Однако не это породило его желание публиковаться. Семью годами ранее, в 1656-м, он решил взяться за «Естественную историю Уилтшира». Побудителем к этому стал широкообразованный антиквар, знаток древней истории сэр Уильям Дагдейл, чьи труды «Monasticon Anglicon» (1655) и «Древние памятники Уорикшира» (1656) вызвали всеобщее восхищение и установили новые критерии исторической эрудиции. Первый литературный очерк Обри тогда так и не был опубликован, он вышел в свет много лет спустя после его смерти, но и в нем оригинальность автора уже вполне очевидна. При чтении очерка создается необычайно ясное ощущение, что человек работает в поле не меньше, чем с документами в собственном кабинете или библиотеке. Также поразительна сделанная им попытка широкого охвата. Помимо естественной истории как таковой, работа обнимает широчайший круг сюжетов, от истории местного ткачества, ярмарок и рынков до ведовства и призраков.
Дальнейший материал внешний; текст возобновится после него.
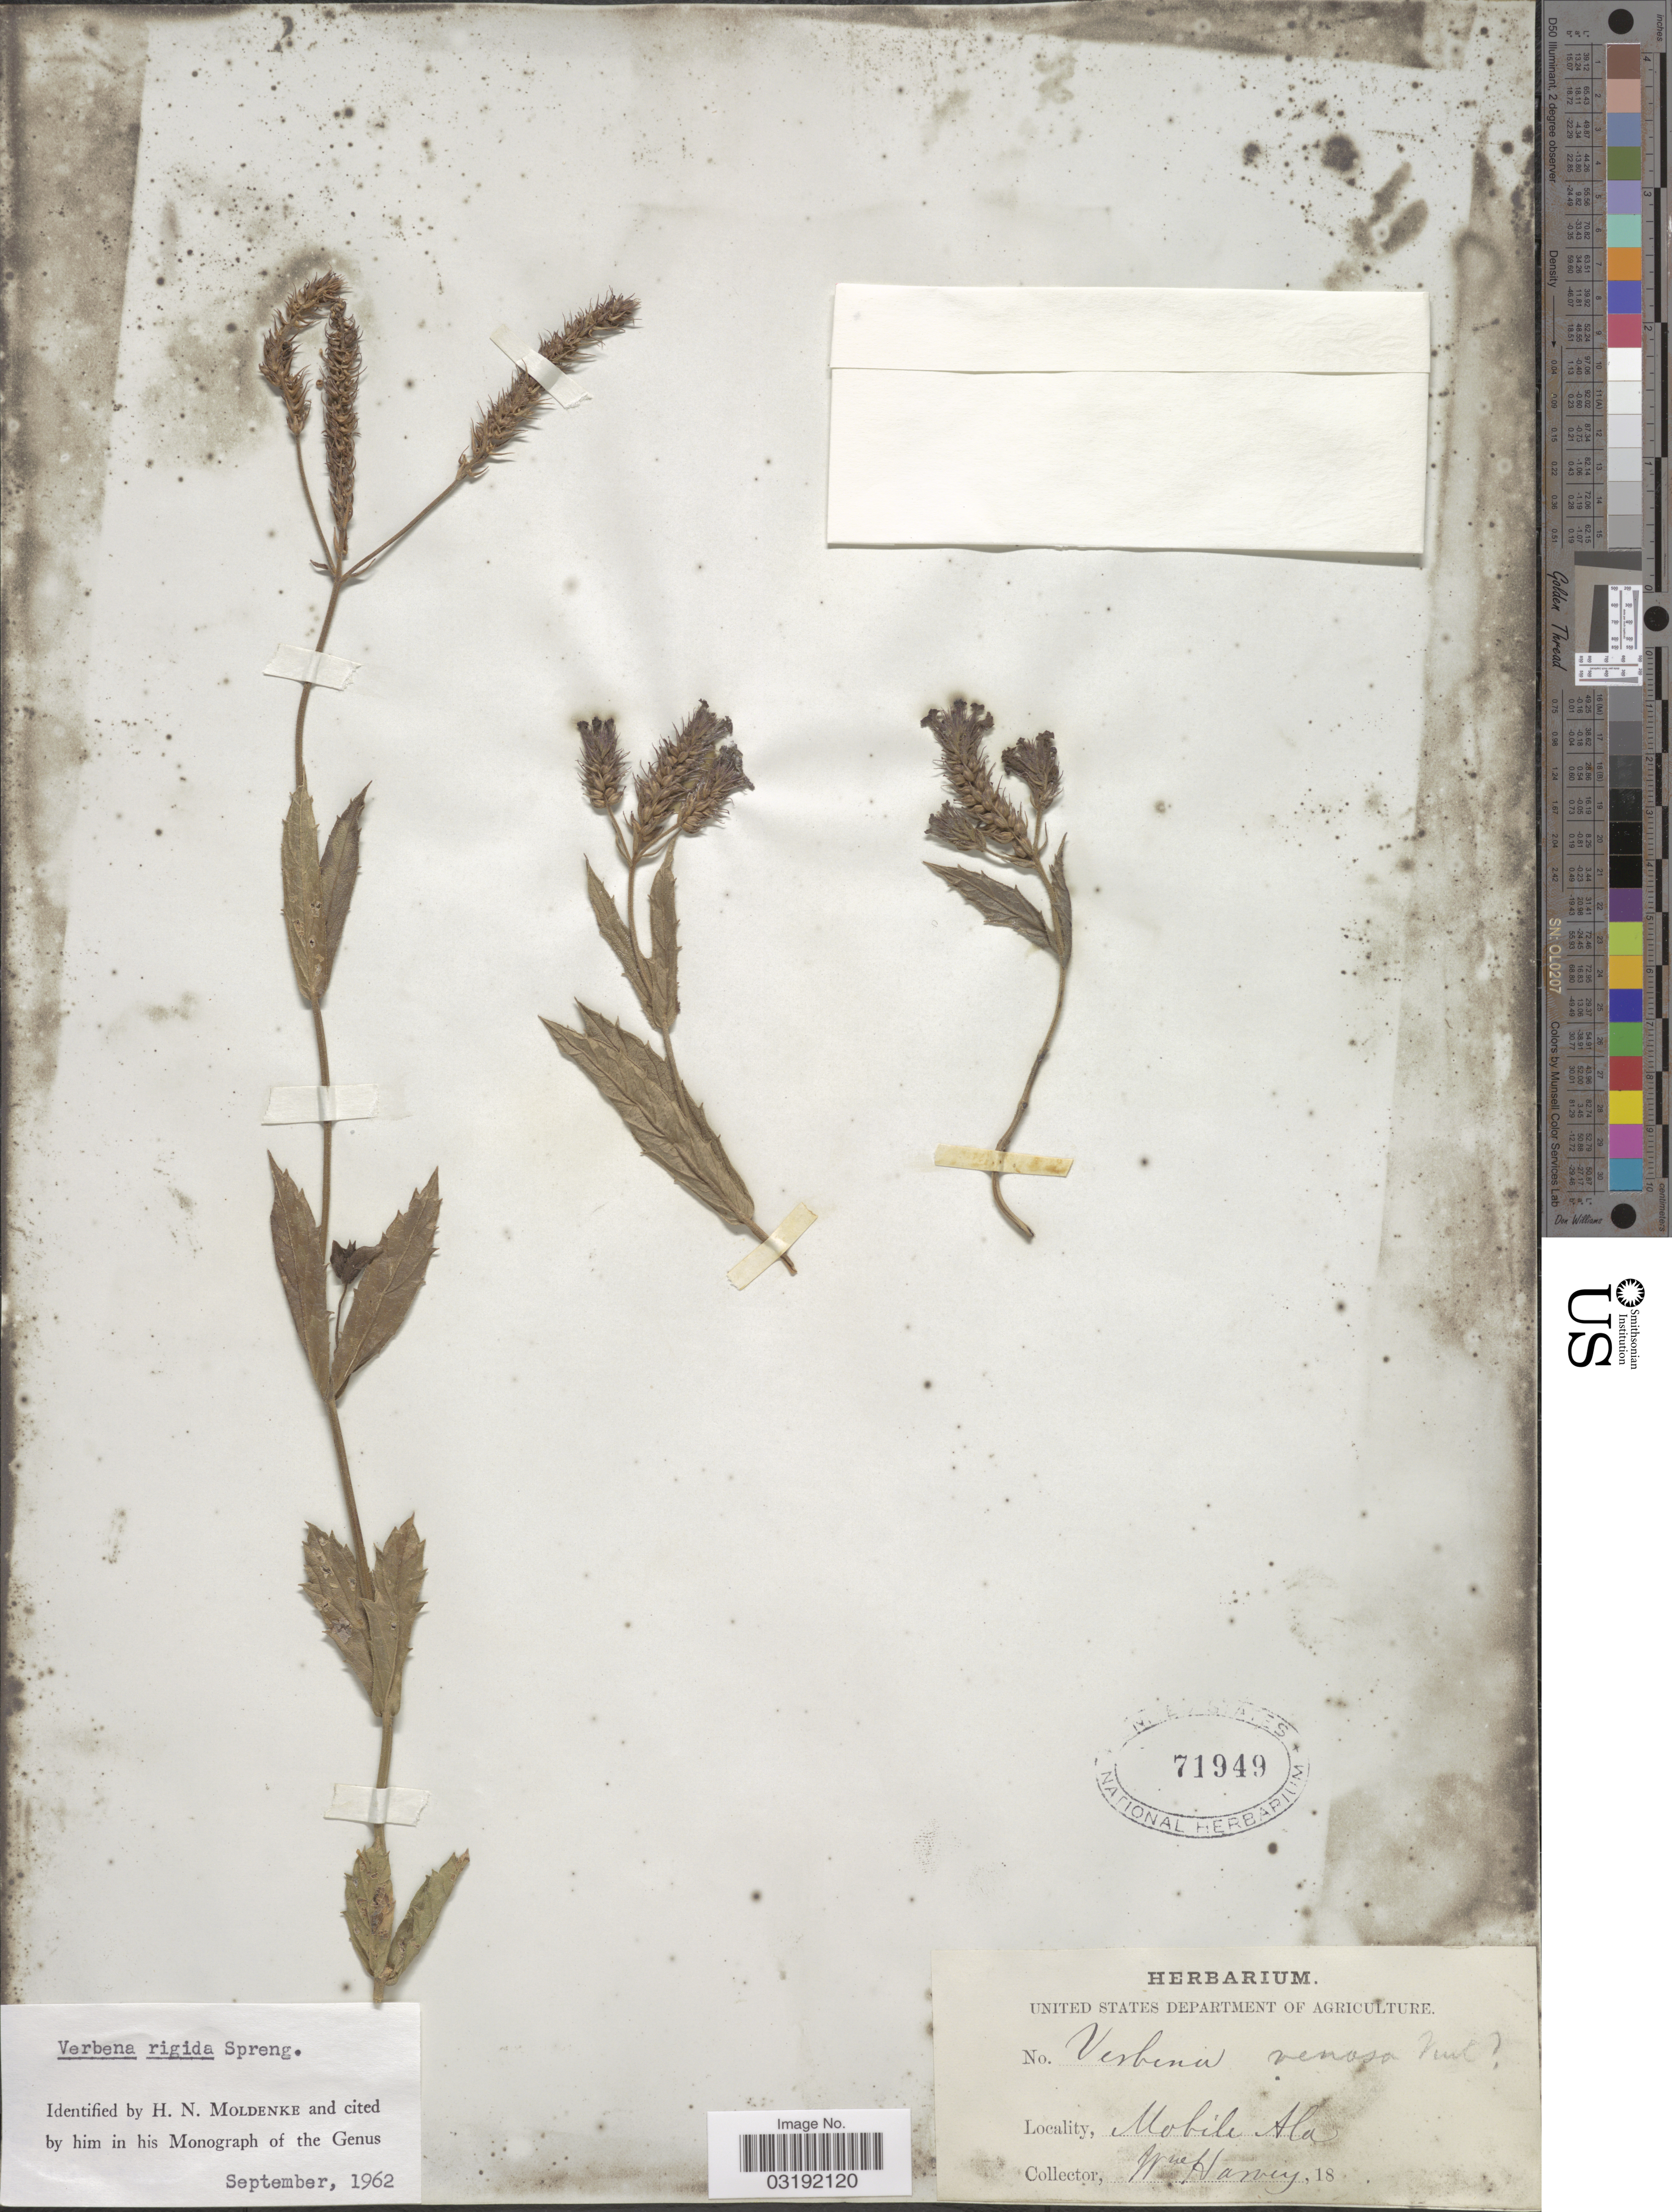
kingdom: Plantae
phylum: Tracheophyta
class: Magnoliopsida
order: Lamiales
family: Verbenaceae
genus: Verbena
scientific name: Verbena rigida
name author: Spreng.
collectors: W. Harvey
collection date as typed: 18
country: United States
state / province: Alabama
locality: Mobile.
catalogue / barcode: US 71949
Еще одна глава называется «Мужчины и женщины». Иначе говоря, очерк идет от геологии, через историю этих мест, к антропологии и фольклору. Именно последние материалы вызвали такой шок у первых исследователей творчества Обри его погруженностью (с рационалистической точки зрения XVIII века и научной – XIX) в суеверия и предрассудки, его слепым легковерием. Сегодня мы стали мудрее и можем понять, что вопрос о том, верил ли сам Обри в эти вещи или нет, не так важен, как то, что они были запечатлены для будущих поколений.

Нам следует очень осторожно подходить к слову «суеверие», к тому, что оно действительно означало для Обри. Он никогда не мог удержаться и не записать случаи сверхъестественных явлений или необъяснимых происшествий; но очень большая часть этого материала охватывает события, которые современный исследователь социальной истории отнес бы к народным традициям и народным обычаям. Обри всегда очень остро сознавал – поскольку сам прожил этот период, – какой ужасный вред нанесла пуританская революция («нынешний пыл», как он саркастически ее окрестил) этой стороне английской жизни – столь же озлобленно доктринерская борьба с традиционными верованиями, сколь и бесконечное битье витражей и крушение статуй и других изображений святых, что шли в самих храмах. Он твердо решил, что должен спасти то, что может, и нам следует рассматривать это как одну из сторон его консервационизма, и к тому же гораздо более оригинальную, чем та его сторона, что заставляла рыться в старинных документах или римских развалинах. В занятиях этими последними он был вовсе не одинок в тот, уже успевший увлечься музеями, век. Зато в том, что он испытывал такой же интерес к фольклору и устной традиции, Обри был фактически уникален и оказался гораздо ближе к нашему веку, чем к своему. Когда он писал, что «войны уничтожают не только религию и законы, но и суеверия», он гораздо менее говорил о привидениях и сверхъестественных чудесах, чем об археологии сельского сознания или, по его собственному выражению, о «древней естественной философии простонародья».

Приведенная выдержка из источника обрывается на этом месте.